All the newer Yamahas seem very modest in there displacements the 9hp is only 251cc but apparently they can perform like the more powerful machines,why I don't know,maybe its the gearing,hydo drive or electromagnetic clutch?


----------



## lyle (Nov 11, 2013)

Thank you for your reply Mr. Plow. I am concerned that the bigger Yamaha is just too heavy for my smaller driveway. I'll be turning back and forth quite a bit and that extra 100+ pounds will be too much I think.


----------



## MagnumB (Oct 1, 2014)

I'm curious what you ended up with. I'm looking at a 928. But I have no practical experience handling it in the snow. Is it good? Is it a bear and just plain painful? 
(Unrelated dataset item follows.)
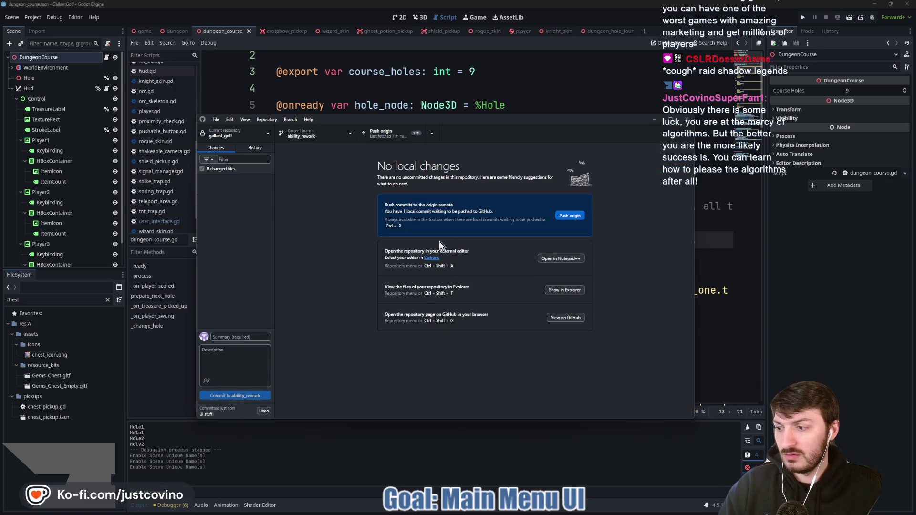
Step: Push the commit to origin and return to dungeon_course.gd in Godot, on empty line 12
left_click(573, 216)
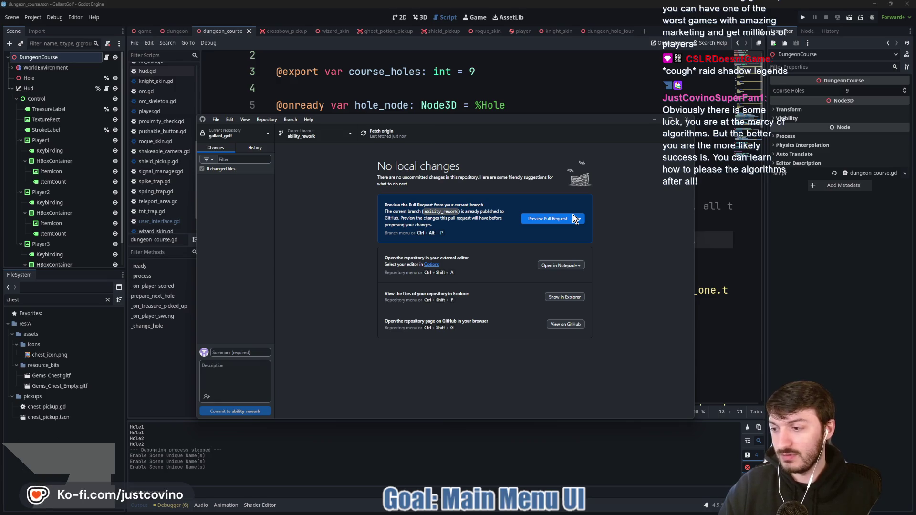
left_click(817, 281)
left_click(360, 224)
The Yt624 is getting an upgrade this year. Very nice one. Power is all the same, but it's going to have more shrouding than a Honda 928 but not the sound shrouding as found on the YS928j. 

I've been concerned about the smaller machines power as well. I wish they just made a 26". Would be ideal. 

PS. New lower pricing for the Updated YT624. Nice treat there.


----------



## Coby7 (Nov 6, 2014)

My lower driveway is 120 feet by 18 wide so 10 up and down cuts and I'm done. 

I just bought a new YT624 to replace my 30 year old YS524. 



The 5hp did the job great as you can see and I expect a 6 hp should do better.



We get a lot of snow here and never had a problem with the old one.



624 is big enough, I let my neighbours buy the bigger ones and run circles around them.lol


----------